Lloyd's Maritime and Commercial Law Quarterly
THE NAIROBI WRECK REMOVAL CONVENTION 2007 AND HAZARDOUS HISTORIC SHIPWRECKS
Sarah Dromgoole* and Craig Forrest**
Of concern to a number of states are wrecks, particularly those from the two World Wars, which pose a pollution or navigation hazard but which also have historic or broader cultural value. The issue of hazardous wrecks was addressed in 2007 with the adoption of the Nairobi Wreck Removal Convention (“WRC” ), which allows states to remove, or have removed, a wreck that poses a hazard to the environment, to navigation or to the broader economic interests of the state. Designed to apply primarily in the exclusive economic zone, but also potentially in the territorial sea, the Convention clarifies states’ powers of intervention with regard to pollution hazards and extends existing powers to cover navigation hazards.

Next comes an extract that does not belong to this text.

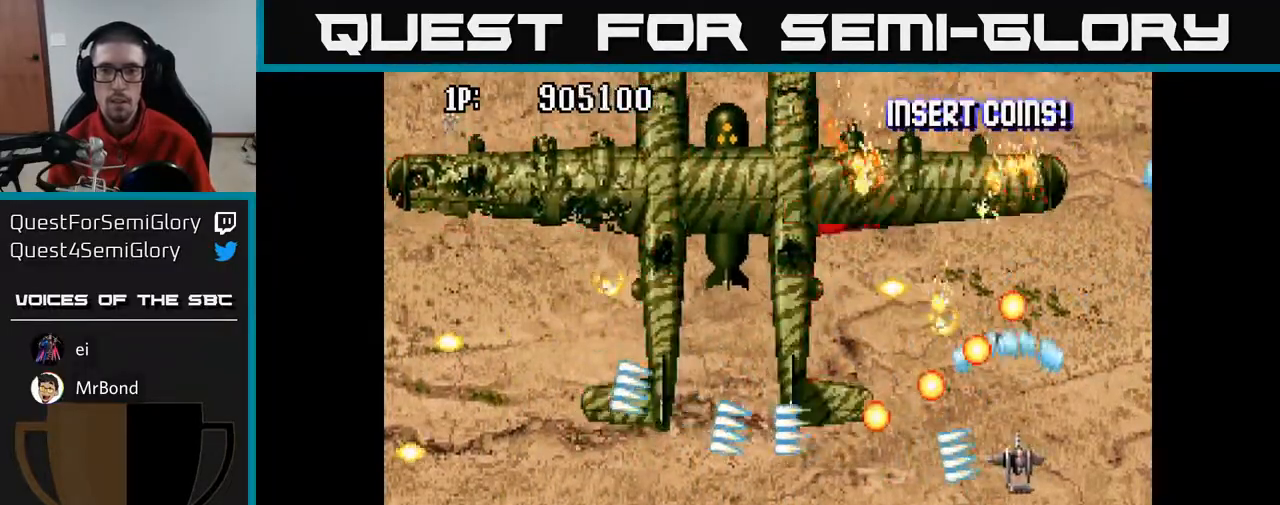
{"buttons": ["A", "DPAD_DOWN"], "left_stick": "center", "right_stick": "center", "events": [[250, "DPAD_RIGHT", "up"], [317, "DPAD_LEFT", "down"], [417, "DPAD_LEFT", "up"]]}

This article examines the relationship between the WRC and hazardous historic wrecks. In particular, it considers how the WRC regime might be used to assist states in determining how to remove the hazard while at the same time protecting the historic value of the wreck. In doing so, consideration is also given to the UNESCO Convention on the Protection of the Underwater Cultural Heritage 2001.
I. INTRODUCTION
It has been said that a wreck is, by its nature, a thing of no commercial value.1 Indeed, far from being of value, it may constitute a hazard to navigation or to the marine environment, requiring its removal. Whether or not a wreck has commercial value is debatable,2 but it may certainly have non-commercial values arising from: its archaeological or historical significance; its status as a memorial or gravesite; its public access use, such as for recreational diving or fishing; or its importance as a component of a marine ecosystem. The maintenance of these values generally depends upon the wreck’s remaining in situ.
* Professor of Maritime Law, University of Nottingham.

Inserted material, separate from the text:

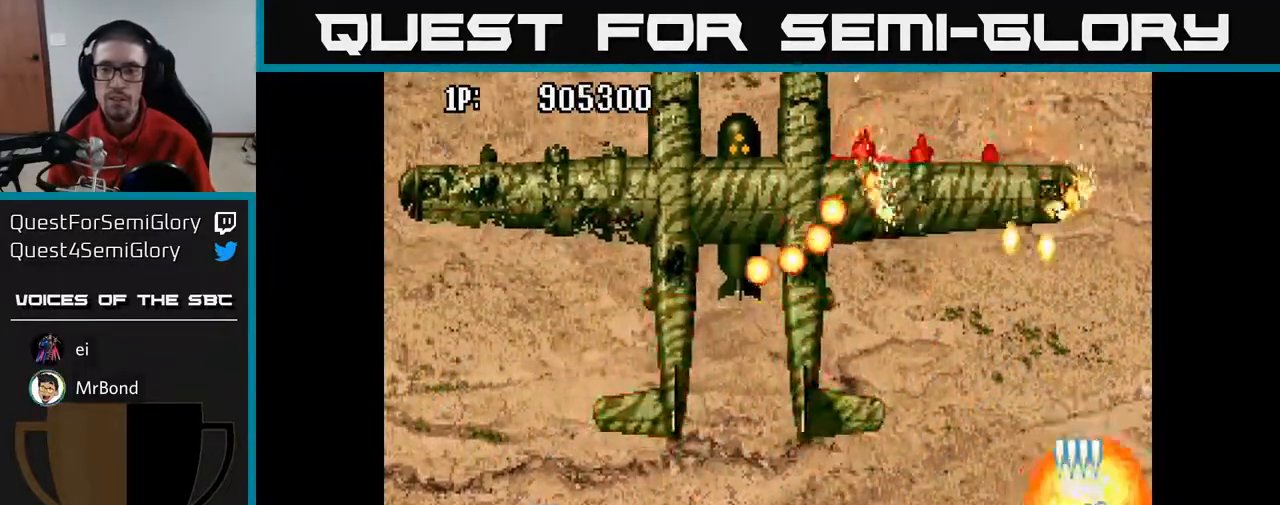
{"buttons": ["A", "DPAD_UP", "DPAD_RIGHT"], "left_stick": "center", "right_stick": "center", "events": [[150, "DPAD_DOWN", "up"], [400, "DPAD_UP", "down"], [450, "DPAD_RIGHT", "down"]]}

** Reader in Law, TC Beirne School of Law, University of Queensland. The authors would like to thank Professor Nicholas Gaskell and Dr Vincent Cogliati-Bantz for their constructive comments on drafts of this article. The authors would also like to thank Mr Jan de Boer for his views on the central tenet of this paper. The views expressed are, of course, those of the authors alone.
1. R Shaw and M Tsimplis, “The liabilities of the vessel”, ch 6 of Institute of Maritime Law, Southampton on Shipping Law (London, 2008), 190.
2. Like all commodities, the value of a wreck may change over time such that salvage would be uneconomic in one year but economic in another. While less true for the hull, this is often the case with regard to cargo. That wrecks removed according to a wreck removal order may still have some value is reflected in the fact that many states include within their wreck removal legislation the power of the state to recoup the wreck removal costs through the sale of the wreck.